Mientras muchos músicos se atrincheran tras sus partituras esperando la muerte cerebral de los sonidos doctos, un hombre de ascendencia china, nacido en París y de nacionalidad norteamericana se pasea por el mundo junto a su amado violonchelo Domenico Montagnana de 1733 —bautizado como ‘Petulia’— para dar una lección sin querer: la música clásica está lejos de morir.

Algunos lo llaman el diplomático de la música, el antropólogo de los sonidos. Para los no iniciados, Yo-Yo Ma es una especie de Indiana Jones con violonchelo. Aventurero incansable, ha recorrido la tierra entera mostrando desde las notas de Ennio Morricone en La Misión y Cinema Paradiso hasta la música que el mismísimo John Williams le ha preparado. Y de allí salta a los teatros más importantes del mundo o a impresionantes locaciones naturales para interpretar —con maestría y sin rivales que se le acerquen—  la zarabanda de Bach, a Schumann, Cole Porter o un tango de Astor Piazzola. Todo, sin escalas. El señor Ma suda mientras su arco flota por las cuerdas como disparos a la eternidad y sus dedos se desplazan sobre un viejo trozo de madera como levitando. Los que tengan ocasión de verlo en Chile, en el Teatro del Lago el 27 de abril y el 29 en el Club de la Unión, no tendrán más opciones que caer de espaldas, sufrir de un intratable erizamiento de piel o varios minutos de falta de aliento.
.....
■ **Aplica lo leído**
• a. Según el texto sobre Yo-Yo Ma, ¿con qué nombre fue bautizado su violonchelo Domenico Montagnana?
• b. Actualiza el fragmento del texto sobre Yo-Yo Ma que comienza en "Mientras muchos músicos" y termina en "lejos de morir.", poniendo "Lyon" en lugar de "París".
• c. Enumera todos los compositores mencionados en el texto sobre Yo-Yo Ma.
El listado proviene de una fuente distinta.

■ **Datos suministrados**
.....
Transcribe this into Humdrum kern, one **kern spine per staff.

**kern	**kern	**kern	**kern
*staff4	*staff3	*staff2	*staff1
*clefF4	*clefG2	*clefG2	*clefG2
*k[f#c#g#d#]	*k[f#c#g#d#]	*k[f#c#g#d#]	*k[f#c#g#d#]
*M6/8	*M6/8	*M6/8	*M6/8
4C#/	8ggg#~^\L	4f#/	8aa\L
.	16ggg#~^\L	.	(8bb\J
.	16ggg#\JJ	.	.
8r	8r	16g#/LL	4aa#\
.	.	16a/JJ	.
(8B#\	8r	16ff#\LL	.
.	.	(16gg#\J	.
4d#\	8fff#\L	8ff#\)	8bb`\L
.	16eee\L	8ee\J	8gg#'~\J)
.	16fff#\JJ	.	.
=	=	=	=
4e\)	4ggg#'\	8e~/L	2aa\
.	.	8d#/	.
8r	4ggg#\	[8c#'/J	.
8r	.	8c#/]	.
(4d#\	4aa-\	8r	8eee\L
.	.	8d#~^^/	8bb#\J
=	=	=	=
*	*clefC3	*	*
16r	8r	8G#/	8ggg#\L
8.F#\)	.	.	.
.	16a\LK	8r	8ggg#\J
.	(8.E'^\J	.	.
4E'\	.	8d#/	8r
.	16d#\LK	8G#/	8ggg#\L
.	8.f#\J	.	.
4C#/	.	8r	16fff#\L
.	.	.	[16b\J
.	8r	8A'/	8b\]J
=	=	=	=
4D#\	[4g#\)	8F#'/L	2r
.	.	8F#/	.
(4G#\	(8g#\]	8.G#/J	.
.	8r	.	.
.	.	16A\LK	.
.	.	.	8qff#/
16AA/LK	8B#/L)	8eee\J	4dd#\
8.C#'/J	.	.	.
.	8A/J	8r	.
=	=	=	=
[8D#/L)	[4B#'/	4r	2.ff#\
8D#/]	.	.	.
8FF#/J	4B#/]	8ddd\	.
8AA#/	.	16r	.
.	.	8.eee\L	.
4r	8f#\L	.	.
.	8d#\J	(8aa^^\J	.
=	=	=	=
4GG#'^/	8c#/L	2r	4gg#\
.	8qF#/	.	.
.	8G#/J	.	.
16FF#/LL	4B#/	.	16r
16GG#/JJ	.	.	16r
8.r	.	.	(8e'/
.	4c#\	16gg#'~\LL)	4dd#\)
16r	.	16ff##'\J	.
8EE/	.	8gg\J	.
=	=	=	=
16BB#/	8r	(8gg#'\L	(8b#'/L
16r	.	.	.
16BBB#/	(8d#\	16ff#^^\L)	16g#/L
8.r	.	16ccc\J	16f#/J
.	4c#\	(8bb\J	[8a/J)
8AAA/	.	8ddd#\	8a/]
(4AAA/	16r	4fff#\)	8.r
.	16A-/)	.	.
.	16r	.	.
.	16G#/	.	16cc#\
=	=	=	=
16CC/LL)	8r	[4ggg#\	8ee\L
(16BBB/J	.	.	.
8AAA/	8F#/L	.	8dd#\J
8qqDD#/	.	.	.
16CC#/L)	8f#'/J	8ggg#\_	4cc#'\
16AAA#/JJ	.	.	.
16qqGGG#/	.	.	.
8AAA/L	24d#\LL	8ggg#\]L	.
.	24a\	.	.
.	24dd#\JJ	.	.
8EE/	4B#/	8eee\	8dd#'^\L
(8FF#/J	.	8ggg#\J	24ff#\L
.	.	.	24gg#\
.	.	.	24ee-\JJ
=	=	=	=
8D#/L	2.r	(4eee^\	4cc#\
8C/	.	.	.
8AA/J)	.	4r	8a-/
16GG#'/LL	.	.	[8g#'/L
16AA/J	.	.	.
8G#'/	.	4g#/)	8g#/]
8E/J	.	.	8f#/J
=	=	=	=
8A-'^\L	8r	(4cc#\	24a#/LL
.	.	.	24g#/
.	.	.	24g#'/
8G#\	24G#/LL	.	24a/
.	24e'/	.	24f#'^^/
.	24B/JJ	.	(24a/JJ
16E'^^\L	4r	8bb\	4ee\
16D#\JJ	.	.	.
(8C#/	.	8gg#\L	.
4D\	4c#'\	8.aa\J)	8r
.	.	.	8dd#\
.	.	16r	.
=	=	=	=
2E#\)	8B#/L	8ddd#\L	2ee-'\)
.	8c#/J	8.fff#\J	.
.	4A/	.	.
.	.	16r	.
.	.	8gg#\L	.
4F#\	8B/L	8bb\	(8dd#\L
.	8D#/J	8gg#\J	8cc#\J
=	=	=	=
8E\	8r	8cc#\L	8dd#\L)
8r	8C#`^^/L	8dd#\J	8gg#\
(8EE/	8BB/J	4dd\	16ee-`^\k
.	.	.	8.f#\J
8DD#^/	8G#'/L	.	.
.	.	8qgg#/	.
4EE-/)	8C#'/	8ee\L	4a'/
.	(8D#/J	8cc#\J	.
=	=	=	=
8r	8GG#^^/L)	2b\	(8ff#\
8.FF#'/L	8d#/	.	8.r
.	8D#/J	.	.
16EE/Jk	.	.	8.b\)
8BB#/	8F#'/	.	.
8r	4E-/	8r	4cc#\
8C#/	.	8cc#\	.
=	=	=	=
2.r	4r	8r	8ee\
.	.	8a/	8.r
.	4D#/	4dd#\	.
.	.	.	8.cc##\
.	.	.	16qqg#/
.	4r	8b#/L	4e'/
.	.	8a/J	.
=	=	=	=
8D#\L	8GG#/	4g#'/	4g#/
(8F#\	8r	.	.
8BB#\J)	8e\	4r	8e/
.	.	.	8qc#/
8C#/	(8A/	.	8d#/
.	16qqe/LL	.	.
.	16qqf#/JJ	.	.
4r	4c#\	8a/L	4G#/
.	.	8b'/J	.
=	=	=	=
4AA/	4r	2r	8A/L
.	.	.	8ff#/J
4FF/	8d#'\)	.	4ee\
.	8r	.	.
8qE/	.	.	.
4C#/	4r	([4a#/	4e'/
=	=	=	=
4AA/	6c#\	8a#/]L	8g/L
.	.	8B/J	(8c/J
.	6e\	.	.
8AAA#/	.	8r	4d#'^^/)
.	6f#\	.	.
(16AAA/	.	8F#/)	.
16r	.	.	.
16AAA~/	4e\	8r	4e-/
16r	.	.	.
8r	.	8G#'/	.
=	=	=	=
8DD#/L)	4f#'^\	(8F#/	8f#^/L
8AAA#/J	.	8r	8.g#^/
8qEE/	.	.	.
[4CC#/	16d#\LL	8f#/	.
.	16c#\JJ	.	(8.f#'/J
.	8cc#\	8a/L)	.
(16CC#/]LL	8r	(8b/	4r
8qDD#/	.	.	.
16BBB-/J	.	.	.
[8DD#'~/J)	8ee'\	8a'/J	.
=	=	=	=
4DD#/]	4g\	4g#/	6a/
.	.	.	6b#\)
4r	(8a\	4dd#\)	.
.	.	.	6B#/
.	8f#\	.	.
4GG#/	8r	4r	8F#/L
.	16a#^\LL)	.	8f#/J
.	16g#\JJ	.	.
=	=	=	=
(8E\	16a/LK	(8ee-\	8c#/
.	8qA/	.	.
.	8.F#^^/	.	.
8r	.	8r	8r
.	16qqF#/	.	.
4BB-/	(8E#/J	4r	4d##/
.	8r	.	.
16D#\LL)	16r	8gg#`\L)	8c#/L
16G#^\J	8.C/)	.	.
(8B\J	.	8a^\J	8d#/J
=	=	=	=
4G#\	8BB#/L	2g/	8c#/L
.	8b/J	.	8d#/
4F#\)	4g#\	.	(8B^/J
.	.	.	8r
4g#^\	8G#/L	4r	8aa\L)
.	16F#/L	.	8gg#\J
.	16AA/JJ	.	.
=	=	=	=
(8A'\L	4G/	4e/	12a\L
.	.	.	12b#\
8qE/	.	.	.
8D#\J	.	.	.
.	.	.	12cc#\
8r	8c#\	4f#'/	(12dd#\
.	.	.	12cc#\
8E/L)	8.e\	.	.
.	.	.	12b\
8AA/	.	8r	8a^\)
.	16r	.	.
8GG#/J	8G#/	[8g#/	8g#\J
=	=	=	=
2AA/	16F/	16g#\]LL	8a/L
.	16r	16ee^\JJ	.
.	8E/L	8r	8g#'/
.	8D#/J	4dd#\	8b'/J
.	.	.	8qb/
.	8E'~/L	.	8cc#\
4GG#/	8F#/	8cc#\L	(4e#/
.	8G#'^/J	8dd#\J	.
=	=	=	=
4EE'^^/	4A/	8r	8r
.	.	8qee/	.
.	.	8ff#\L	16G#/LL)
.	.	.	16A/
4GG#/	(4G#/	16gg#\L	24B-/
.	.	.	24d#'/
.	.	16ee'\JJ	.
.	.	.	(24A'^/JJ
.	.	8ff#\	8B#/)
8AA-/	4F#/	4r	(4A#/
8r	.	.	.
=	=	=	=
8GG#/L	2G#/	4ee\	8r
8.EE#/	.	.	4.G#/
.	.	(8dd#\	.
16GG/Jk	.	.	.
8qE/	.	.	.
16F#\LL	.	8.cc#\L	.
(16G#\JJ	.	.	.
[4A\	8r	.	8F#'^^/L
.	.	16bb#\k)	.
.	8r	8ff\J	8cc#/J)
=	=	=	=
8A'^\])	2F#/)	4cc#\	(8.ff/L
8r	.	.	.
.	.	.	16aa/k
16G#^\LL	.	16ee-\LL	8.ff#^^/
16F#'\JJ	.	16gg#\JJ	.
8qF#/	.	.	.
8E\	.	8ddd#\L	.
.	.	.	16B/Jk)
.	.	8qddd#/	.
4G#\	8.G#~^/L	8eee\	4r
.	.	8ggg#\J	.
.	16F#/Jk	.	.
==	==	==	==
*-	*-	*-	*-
.....
■ **Resultados de tareas**
• a. Fue bautizado como 'Petulia'.

• b.
Mientras muchos músicos se atrincheran tras sus partituras esperando la muerte cerebral de los sonidos doctos, un hombre de ascendencia china, nacido en Lyon y de nacionalidad norteamericana se pasea por el mundo junto a su amado violonchelo Domenico Montagnana de 1733 —bautizado como ‘Petulia’— para dar una lección sin querer: la música clásica está lejos de morir.

• c. Ennio Morricone, John Williams, Bach, Schumann, Cole Porter y Astor Piazzola.